O tempo nos descasca, descama, desima, desarma, desmonta, desmancha.
Mas que tempo não cura, diga você?
Afinal, que te fez levantar da cama com essa cara de ontem e não lavar bem os olhos?
Que mal te fez guardar essa ramela ao redor das suas olheiras e infiar-se nesse uniforme pra ir estudar?
Com o tempo a gente se ajusta. Passa delineador, descobre o batom vermelho, descobre também que tem que trabalhar.
Descobre porque nasce já no mundo do trabalho, percebe que é só o trabalho quem te trás independência.
Mas em tempo eu digo. Independência é felicidade? Não importa. Afinal, independência é escolha, é livre arbítrio, é a saborosa dor de escolher.

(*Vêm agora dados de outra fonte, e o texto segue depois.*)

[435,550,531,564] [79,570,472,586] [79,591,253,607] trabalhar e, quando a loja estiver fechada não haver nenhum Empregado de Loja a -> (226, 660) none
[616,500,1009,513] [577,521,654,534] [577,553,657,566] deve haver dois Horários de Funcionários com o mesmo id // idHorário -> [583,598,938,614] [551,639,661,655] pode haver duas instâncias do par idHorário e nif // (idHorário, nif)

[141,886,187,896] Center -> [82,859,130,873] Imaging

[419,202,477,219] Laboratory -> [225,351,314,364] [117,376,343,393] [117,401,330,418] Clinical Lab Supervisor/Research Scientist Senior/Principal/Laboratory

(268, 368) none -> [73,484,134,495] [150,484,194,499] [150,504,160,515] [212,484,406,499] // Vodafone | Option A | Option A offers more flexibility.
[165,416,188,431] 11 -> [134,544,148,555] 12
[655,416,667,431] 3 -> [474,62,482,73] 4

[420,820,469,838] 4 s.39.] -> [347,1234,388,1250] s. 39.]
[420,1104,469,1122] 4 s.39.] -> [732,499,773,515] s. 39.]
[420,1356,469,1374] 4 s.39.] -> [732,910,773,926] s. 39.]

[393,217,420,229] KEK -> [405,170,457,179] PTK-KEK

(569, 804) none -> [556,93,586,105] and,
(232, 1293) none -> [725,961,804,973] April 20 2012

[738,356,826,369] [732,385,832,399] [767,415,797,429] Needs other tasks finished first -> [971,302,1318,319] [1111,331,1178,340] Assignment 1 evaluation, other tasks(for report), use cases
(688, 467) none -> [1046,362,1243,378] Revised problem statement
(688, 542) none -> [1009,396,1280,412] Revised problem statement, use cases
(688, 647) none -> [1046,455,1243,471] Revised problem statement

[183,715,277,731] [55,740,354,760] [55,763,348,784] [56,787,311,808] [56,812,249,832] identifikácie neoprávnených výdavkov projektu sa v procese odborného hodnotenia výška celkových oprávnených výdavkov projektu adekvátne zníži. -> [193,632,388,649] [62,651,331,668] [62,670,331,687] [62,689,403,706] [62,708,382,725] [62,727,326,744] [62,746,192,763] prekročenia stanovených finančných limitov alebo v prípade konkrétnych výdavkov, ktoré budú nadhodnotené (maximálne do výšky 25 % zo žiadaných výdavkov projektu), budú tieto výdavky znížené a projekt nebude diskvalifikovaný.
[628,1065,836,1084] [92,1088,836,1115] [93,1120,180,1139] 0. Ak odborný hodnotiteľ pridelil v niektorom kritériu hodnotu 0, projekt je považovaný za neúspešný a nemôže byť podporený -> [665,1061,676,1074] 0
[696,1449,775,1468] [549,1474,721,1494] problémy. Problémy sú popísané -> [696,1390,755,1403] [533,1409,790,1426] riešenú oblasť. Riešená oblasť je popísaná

Se viemos da costela de adão, da macaca, da bactéria, do sopro, da argila, não me importa. Se viemos das chamas, do pó, das nuvens, não sei.
Importa que o tempo, esse sim nos permitiu não aceitarmos os maridos, os pais, os chefes. O tempo nos permitiu passar batom sem sermos chamada de puta, delinearmos os olhos quando temos vontade, usarmos salto alto enquanto permitirem os joelhos. E o tempo também nos permitiu a recusa.
Mas não nos enganemos, afinal qual recusa é fácil? Qual mudança é simples? Qual mundo é perfeito?
Hoje, bem ou mal há escolhas, basta fortalecê-las e não deixar o tempo as engula novamente.
E eu, eu hoje removi as ramelas, passei delineador e no tom inexistente do meu batom pus uma calça comprida e fui trabalhar.